IT Data Engineer
- Western Michigan University Homer Stryker M.D. School of Medicine
- Kalamazoo, Michigan
- Full Time
Please Note this is a Salaried Hybrid Position that will require on-site attendance. (MI residents only or willing to relocate - at their expense, to Michigan)
The Data Engineer is responsible for designing, building, and maintaining the organization's data
infrastructure to support a scalable, governed, and analytics-ready environment. This role focuses on the
development of robust data pipelines, integration of disparate data sources, and optimization of data storage
and processing frameworks, while contributing to the evolution of the WMed data platform toward a data-asa-
service (DaaS) model that enables standardized, secure, and reusable access to trusted data assets
across clinical operations, medical education, research, compliance, and executive decision-making.
Working within a modern data architecture, the Data Engineer transforms fragmented, system-centric data
into structured, reliable, and accessible datasets. This role partners closely with analysts, stakeholders, and
technical teams to ensure data availability, integrity, and performance across platforms including partner
EHRs, academic systems, and enterprise applications.
BENEFITS
Wellness reimbursement.
Continuing education and tuition reimbursement.
Employer-funded retirement plan.
Two medical plan options: PPO and High Deductible Health Plan (HDHP) with employer HSA contribution.
Flexible work solutions based on position and department.

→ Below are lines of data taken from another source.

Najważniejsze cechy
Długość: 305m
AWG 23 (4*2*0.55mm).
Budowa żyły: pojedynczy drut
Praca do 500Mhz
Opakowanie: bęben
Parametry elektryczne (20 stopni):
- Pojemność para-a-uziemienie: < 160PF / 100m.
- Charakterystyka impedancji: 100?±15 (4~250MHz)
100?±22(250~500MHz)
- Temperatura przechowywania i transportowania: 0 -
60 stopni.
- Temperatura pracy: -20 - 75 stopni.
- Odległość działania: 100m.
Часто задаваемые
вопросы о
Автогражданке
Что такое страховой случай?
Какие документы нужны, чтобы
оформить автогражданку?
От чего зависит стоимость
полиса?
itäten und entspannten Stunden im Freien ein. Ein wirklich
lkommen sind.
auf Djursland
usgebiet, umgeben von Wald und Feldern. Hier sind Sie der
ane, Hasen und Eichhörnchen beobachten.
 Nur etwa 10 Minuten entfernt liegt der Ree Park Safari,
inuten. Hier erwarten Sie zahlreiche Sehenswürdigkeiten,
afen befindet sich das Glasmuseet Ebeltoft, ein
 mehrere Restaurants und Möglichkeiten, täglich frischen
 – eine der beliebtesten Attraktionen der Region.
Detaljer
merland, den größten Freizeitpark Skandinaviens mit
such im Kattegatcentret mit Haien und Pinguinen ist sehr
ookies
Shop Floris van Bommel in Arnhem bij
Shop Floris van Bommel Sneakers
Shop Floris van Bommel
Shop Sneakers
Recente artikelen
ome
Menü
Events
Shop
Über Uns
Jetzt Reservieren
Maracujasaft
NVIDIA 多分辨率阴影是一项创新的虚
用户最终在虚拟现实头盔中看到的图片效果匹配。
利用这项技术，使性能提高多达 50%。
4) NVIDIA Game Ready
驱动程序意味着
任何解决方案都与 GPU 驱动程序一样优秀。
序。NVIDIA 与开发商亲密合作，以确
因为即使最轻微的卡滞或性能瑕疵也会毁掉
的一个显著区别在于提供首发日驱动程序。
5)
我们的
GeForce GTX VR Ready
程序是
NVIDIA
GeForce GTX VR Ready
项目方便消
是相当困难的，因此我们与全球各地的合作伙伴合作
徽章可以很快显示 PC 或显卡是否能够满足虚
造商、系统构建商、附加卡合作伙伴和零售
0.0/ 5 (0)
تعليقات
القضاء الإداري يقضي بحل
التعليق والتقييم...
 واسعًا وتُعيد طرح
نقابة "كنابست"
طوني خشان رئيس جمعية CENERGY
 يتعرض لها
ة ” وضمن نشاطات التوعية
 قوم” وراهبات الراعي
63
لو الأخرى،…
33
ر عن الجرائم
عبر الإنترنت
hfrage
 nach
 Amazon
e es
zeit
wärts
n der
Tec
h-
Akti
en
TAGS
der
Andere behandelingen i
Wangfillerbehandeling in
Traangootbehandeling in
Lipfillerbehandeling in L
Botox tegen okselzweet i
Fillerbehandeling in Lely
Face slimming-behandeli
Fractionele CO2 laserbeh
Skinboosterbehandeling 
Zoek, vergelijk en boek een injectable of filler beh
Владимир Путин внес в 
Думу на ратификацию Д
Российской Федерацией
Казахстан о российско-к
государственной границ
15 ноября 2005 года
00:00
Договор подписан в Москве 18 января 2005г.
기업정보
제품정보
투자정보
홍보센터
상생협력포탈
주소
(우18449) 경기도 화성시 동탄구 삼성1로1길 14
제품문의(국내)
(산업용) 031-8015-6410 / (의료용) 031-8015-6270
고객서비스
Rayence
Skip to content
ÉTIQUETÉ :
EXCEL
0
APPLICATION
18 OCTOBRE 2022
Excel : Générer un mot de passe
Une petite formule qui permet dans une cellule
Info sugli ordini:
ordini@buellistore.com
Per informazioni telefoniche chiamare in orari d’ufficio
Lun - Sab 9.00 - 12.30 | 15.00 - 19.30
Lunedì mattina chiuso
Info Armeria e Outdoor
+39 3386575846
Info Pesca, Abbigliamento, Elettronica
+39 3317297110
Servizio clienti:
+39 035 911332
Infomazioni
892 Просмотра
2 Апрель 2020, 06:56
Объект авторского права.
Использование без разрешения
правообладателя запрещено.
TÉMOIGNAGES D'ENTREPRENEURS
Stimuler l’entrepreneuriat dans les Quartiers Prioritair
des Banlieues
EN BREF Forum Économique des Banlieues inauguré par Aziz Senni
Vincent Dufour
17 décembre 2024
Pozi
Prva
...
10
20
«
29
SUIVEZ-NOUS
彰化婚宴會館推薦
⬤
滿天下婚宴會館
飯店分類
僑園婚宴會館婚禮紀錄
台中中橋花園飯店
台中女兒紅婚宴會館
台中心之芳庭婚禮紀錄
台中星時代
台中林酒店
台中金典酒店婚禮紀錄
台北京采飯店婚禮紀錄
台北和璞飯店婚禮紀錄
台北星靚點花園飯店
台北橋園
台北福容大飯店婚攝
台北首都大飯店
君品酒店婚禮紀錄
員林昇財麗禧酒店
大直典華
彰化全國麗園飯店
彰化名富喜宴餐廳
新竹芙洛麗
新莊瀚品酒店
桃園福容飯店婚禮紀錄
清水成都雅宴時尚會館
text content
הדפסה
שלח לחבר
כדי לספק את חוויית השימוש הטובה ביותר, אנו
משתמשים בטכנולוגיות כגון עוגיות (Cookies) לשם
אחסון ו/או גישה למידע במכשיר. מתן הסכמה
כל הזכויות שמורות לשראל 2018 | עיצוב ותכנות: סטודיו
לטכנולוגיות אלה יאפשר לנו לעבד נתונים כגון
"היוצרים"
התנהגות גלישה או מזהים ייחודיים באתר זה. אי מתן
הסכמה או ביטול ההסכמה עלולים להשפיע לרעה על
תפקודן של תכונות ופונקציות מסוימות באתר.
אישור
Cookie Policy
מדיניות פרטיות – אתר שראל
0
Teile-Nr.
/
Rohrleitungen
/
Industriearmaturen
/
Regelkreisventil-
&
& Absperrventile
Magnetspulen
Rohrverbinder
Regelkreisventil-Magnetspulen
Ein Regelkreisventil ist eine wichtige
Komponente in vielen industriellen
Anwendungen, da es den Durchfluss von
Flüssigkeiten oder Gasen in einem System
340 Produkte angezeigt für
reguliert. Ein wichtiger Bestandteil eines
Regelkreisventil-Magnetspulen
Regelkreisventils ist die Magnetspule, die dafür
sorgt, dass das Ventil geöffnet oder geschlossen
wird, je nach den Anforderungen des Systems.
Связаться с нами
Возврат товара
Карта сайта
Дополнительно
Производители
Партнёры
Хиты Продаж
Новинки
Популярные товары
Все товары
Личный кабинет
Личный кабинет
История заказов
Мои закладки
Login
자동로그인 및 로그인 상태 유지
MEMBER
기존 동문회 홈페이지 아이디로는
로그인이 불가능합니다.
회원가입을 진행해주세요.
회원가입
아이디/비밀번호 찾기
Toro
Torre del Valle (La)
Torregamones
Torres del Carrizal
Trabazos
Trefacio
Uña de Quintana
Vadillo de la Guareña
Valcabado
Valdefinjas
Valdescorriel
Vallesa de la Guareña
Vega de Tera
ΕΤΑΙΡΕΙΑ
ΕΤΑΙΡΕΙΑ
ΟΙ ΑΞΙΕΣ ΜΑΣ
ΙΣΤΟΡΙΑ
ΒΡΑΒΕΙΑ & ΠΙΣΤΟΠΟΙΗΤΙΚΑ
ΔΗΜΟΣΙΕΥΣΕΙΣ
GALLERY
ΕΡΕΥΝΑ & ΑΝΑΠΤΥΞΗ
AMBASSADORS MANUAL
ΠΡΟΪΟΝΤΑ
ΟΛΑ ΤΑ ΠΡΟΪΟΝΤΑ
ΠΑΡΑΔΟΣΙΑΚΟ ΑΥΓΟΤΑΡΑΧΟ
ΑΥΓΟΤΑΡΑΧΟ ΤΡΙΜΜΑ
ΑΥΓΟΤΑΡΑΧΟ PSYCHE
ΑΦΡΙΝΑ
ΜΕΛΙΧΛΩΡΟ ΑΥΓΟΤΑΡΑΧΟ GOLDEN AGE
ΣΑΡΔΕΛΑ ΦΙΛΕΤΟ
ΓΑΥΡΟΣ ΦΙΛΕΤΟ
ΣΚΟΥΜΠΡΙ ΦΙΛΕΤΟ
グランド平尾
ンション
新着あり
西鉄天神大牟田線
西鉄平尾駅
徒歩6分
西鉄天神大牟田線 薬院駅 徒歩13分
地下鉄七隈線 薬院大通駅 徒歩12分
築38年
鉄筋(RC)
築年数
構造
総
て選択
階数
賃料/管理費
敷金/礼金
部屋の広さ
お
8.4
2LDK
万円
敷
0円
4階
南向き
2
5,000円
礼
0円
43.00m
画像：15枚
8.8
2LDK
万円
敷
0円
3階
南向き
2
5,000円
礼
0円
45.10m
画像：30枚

Up to four weeks of PTO accrual beginning in year one.
Paid holidays.
Paid volunteer time.
Paid preferred holiday.
DUTIES AND RESPONSIBILITIES:
Design, build, and maintain scalable data pipelines to ingest, transform, and load data from clinical, academic, and enterprise systems
Develop and manage ETL processes using tools such as Pentaho and Microsoft SSIS, ensuring reliability and performance
Design and implement data models and schemas to support downstream analytics and reporting use cases
Contribute to the development of a DaaS platform, enabling reusable, governed data products and standardized access patterns for analysts, applications, and self-service users
Optimize and maintain PostgreSQL data environments, including performance tuning and storage strategies
Implement and monitor data quality, validation, and error-handling processes
Establish and maintain data lineage, metadata, and documentation to support governance and transparency
Integrate new data sources into the data platform, including APIs, flat files, and third-party systems
Troubleshoot and resolve data issues across the full data lifecycle
Support the evolution of organizational data architecture toward a modern, scalable platform
Contribute to standards, best practices, and governance frameworks for data engineering
All other duties as assigned
To perform this job successfully, an individual must be able to perform each duty satisfactorily. The requirements listed below are representative of the knowledge, skill, and/or ability required.
EDUCATION AND/OR EXPERIENCE:
Bachelor's degree in Computer Science, Information Systems, Engineering, or related technical field (or equivalent experience).
3 to 5 years of experience in data engineering, ETL development, or data platform engineering.
Advanced proficiency in SQL (PostgreSQL or similar relational databases).
Experience designing and managing data pipelines and workflows (Pentaho, Microsoft SSIS, or similar ETL tools).
Experience working with healthcare data systems preferred.
Experience integrating academic and enterprise systems preferred.
OTHER SKILLS AND ABILITIES:
Strong understanding of data architecture, data modeling, and data warehousing concepts.
Experience building and maintaining data pipelines (ETL), orchestration, and scheduling frameworks.
Knowledge of data warehousing and/or data lake architectures.
Experience with data quality frameworks, validation, and monitoring.
Familiarity with performance tuning and query optimization.
Familiarity with modern data platform concepts including DaaS and self-service analytics enablement.
Understanding of data governance, lineage, and metadata management concepts.
Experience working with structured and semi-structured data (CSV, JSON, APIs).
Ability to troubleshoot data issues across multiple systems and layers (source to pipeline to warehouse to reporting).
Experience with BI tools (Power BI or similar) for downstream data consumption.
Ability to learn and adapt to evolving data technologies and platforms.